I’ve probably done more work with Codium, 80% of it on Javascript, than with Copilot. It’s definitely a workable solution and a great choice if you want a Copilot type experience without paying for it, or have questions about Microsoft’s training data.

More recently I’ve started playing with local models to avoid the problem of exfiltrating my code - I strongly feel I can’t use AI assisted coding with client code if I don’t know what’s happening it. If I can run a local model, that problem is avoided.

I code on an early M1 MacBook, so Ollama is an easy to use choice. I’ve tried llama3 and codeqwen1.5 in the terminal for a bit, but missed the ChatGPT web experience. To get that back, I’ve been running Open WebUI in a docker container.
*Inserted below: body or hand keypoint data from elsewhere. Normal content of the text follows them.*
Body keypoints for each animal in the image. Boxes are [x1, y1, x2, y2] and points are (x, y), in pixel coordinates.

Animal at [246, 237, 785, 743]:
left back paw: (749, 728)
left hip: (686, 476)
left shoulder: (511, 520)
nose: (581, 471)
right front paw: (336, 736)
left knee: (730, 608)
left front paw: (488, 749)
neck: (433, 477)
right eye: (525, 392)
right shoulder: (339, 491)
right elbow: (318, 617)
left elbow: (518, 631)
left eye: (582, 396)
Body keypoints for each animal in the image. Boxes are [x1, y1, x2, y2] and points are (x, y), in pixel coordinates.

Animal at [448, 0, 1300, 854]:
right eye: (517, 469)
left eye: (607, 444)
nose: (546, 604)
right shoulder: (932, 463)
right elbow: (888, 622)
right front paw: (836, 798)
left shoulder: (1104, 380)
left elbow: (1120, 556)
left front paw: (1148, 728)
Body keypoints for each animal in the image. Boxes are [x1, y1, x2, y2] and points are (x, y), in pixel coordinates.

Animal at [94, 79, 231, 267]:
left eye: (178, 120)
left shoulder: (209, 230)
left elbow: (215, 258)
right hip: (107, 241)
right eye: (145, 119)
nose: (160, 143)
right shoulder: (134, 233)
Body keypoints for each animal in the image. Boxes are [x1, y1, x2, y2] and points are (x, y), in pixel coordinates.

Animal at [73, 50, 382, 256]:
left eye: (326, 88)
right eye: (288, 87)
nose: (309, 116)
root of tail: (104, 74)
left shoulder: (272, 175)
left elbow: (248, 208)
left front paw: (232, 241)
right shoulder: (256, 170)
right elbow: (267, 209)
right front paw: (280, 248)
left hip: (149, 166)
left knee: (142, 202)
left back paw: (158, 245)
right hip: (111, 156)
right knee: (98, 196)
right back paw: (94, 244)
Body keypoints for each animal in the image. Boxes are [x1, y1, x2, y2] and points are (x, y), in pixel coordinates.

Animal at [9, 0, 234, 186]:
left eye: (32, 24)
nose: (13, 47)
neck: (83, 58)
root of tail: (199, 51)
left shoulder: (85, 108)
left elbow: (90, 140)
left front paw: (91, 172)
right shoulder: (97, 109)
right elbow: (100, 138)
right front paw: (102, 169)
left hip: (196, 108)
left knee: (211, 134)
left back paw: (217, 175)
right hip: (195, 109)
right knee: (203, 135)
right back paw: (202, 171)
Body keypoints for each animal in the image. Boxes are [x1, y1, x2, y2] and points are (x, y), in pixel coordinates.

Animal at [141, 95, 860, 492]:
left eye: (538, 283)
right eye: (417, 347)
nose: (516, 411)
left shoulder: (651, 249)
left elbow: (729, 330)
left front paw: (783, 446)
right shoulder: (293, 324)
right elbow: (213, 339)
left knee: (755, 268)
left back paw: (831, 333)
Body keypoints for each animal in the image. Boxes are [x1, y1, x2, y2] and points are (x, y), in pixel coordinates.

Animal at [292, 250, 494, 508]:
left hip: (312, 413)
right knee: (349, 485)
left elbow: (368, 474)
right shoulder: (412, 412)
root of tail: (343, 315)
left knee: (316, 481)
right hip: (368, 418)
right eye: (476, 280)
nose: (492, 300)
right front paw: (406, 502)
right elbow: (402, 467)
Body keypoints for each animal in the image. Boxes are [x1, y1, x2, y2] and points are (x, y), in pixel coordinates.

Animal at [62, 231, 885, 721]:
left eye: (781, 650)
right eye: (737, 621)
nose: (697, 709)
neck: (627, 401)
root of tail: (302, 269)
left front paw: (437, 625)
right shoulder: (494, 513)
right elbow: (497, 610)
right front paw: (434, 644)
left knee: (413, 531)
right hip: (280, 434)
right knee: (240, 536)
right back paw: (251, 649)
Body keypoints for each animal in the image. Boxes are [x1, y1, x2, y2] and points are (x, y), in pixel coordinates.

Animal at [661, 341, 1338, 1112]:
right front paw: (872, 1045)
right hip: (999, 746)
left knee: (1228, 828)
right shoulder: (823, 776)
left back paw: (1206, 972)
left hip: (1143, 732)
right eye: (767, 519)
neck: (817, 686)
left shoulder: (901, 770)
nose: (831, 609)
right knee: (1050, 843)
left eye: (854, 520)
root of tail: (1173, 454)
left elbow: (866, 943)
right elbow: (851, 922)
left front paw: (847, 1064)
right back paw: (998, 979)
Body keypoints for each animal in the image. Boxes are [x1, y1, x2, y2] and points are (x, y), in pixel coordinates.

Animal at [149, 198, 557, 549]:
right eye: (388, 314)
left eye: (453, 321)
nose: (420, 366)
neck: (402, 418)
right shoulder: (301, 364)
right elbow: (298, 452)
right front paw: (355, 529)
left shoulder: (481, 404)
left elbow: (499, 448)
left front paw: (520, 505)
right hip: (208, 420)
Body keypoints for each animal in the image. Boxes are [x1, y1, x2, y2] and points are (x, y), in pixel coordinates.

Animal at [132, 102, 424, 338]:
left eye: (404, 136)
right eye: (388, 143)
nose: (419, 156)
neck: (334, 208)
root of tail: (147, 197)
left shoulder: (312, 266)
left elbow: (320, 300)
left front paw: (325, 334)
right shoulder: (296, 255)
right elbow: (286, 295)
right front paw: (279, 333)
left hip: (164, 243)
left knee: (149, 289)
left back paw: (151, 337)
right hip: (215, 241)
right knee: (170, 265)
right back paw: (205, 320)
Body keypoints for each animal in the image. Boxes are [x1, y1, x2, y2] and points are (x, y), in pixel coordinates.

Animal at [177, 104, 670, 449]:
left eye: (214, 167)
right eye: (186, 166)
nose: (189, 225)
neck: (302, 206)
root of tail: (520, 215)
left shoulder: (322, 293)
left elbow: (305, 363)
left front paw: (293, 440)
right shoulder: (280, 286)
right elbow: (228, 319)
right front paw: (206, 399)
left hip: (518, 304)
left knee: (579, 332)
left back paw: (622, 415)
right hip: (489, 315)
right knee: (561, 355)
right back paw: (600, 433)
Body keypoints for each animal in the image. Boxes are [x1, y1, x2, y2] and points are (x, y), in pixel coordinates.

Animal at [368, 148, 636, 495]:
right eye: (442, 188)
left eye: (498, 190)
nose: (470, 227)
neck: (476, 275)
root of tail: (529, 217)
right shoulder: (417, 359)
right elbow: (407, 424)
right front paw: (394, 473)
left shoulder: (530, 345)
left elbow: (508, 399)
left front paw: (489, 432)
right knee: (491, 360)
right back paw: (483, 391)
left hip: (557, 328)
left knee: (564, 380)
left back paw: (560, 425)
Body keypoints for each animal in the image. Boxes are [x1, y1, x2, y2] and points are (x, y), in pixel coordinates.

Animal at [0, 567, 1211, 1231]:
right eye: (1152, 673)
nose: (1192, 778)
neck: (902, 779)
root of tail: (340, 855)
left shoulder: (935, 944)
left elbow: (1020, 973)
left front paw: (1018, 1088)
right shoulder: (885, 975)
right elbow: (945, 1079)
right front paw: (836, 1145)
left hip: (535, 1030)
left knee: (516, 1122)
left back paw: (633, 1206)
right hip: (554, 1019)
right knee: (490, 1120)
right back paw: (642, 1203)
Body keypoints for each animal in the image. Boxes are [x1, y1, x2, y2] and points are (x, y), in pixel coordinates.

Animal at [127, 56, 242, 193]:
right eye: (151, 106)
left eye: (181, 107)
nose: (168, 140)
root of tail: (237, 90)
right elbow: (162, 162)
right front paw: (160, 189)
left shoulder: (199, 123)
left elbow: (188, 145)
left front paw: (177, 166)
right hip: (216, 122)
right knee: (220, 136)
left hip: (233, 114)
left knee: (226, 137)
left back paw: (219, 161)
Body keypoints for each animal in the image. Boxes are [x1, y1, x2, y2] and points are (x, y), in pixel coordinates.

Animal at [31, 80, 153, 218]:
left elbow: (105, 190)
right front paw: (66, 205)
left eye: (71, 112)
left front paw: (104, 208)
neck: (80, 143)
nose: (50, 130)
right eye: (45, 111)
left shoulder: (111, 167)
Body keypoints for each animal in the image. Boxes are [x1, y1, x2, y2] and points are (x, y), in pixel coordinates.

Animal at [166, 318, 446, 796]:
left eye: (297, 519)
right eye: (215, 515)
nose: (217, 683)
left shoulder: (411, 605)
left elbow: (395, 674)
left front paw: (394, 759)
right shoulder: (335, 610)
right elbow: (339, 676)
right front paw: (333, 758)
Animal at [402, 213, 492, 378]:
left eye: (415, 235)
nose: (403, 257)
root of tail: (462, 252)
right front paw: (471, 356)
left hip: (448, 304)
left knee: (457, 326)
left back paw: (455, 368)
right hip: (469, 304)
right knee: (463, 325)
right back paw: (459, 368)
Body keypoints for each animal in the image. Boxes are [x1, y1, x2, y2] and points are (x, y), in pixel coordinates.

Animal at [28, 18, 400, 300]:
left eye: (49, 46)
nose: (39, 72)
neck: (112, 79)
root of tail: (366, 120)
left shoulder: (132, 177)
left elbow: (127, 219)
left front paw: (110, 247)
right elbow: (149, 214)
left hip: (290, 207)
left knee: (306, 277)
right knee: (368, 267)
More recently, I’ve installed the Continue VSCode extension that allows those Ollama managed models to work in VSCode, including the auto-suggestions (following Dave Gray’s blog post). I’ve got a few long flights coming up over the next week, so it will be good to be able to work offline with that help.

I haven’t really done more than play with CodeQwen in VSCode via Continue so far, but my initial impression is that it’s comparable to Copilot, although the extra second of waiting for auto-suggestions did make me look up M3max MacBook pricing. Logic tells you that a 4GB model on a MacBook is going to be less capable than the giant GPT4 powered Copilot, but this comparison suggests the difference is not an order of magnitude (although the model size is). From limited playing around in small JavaScript codebases, they seem similar, with the local model just being a bit slower.

If this is a revolution, it’s one we’re at the start of, and I certainly reserve the right to change my mind about AI assistance in coding, but I suspect it’s our future and I’m excited at the productivity boost it currently gives me working in languages I’m new to.